Well first of all I’m in my first course of GPU programming and well I have some questions.
First I’ve been reading the “CUDA BY EXAMPLE BOOK” and for the vector addition I saw the author uses many blocks with many threads, for instance 128 blocks and 128 threads/block.
add <<<128, 128>>>(param1, param2, param3)
I have a MacBook Pro with a GeForce 320M graphics card and now, in the course the professor told me that this graphic card has:
6 multiprocessors and
48 cores (which means 8 cores per multiprocessor)
Now when we run CUDA applications like vector addition he also told us that is better just to use 6 BLOCKS ( = #multiprocessors) and 8 THREADS ( = #cores/multiprocessor).

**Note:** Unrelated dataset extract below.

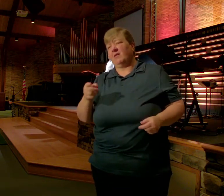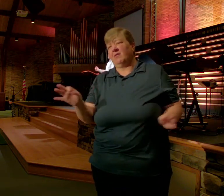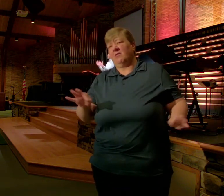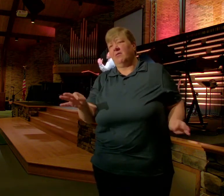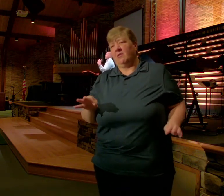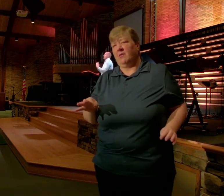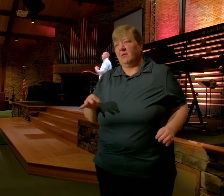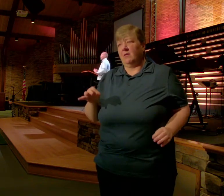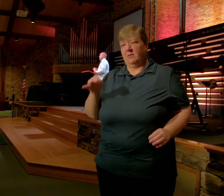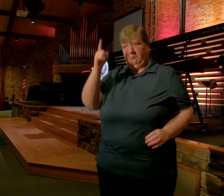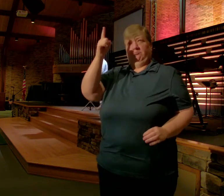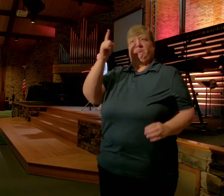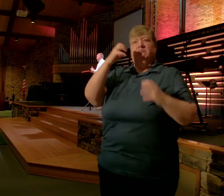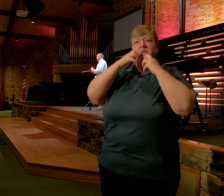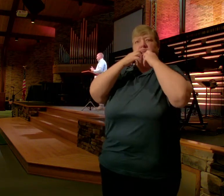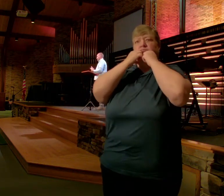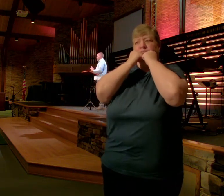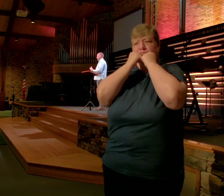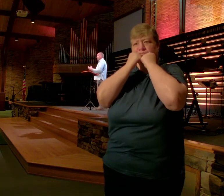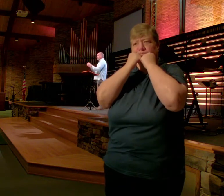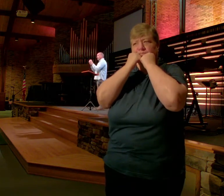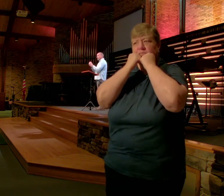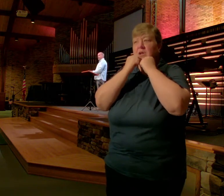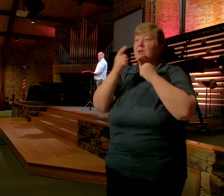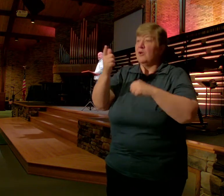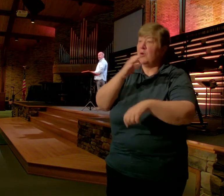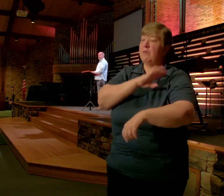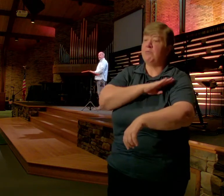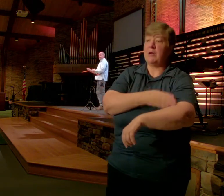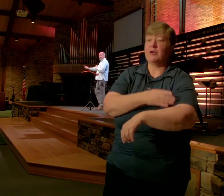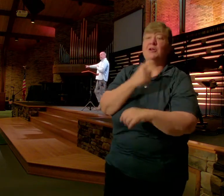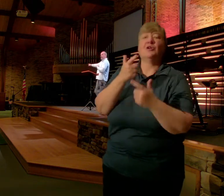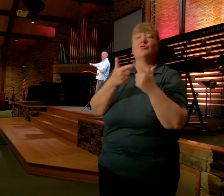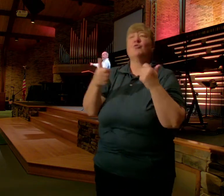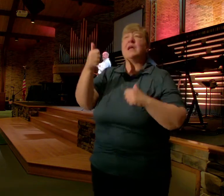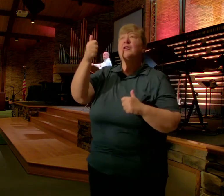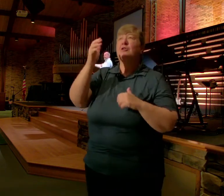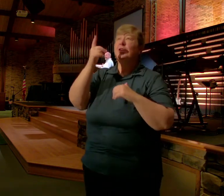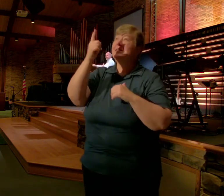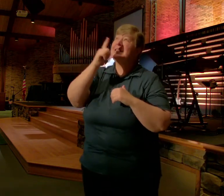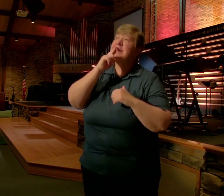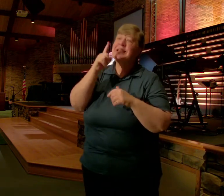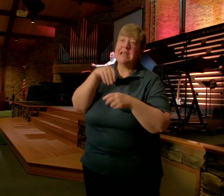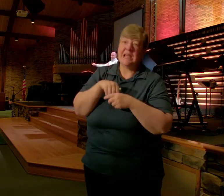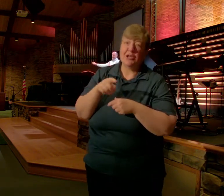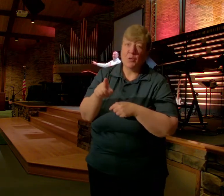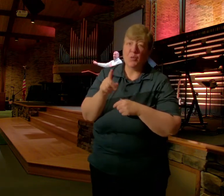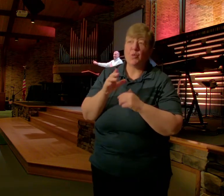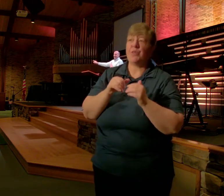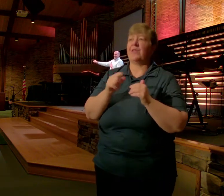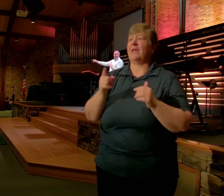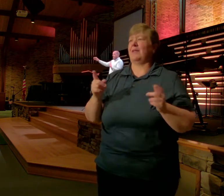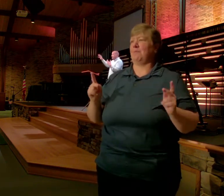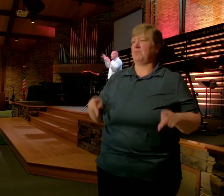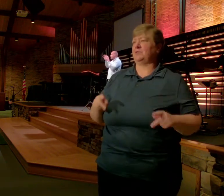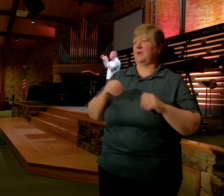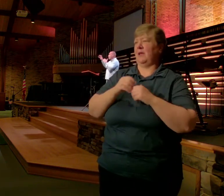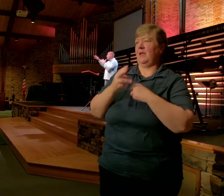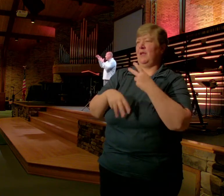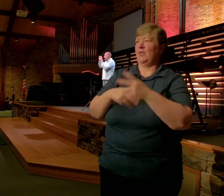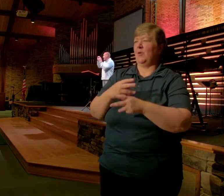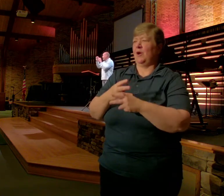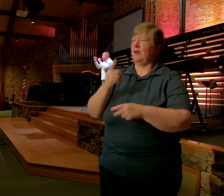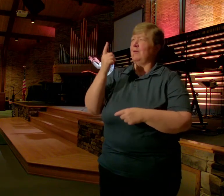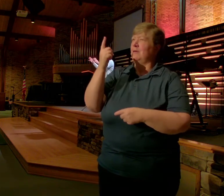So That You Can Know The Power That You Have In You Because Greater Is He That Is In You Than He That Is In The World And That Jesus Is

This came from the idea that with this numbers I will be using (and exploiting) all the power of the GPU. This comes from the idea that each multiprocessor (in the GPU) has its own STREAMING-MULTIPROCESSOR which is the one that controls the data flow on the cores, and each SM manages just 8 cores at a time (at least in my grapic card).
add<<<6,8>>>(param1, param2, param3)
Having said all this stuff, my question is:
Â¿Why the author (of CUDA BY EXAMPLE) uses many blocks and many threads and my professor says that is better to use just what we have in the GPU?
Maybe I misunderstood something about the Streaming-multiprocessors or something, just need some explanations from more experienced people.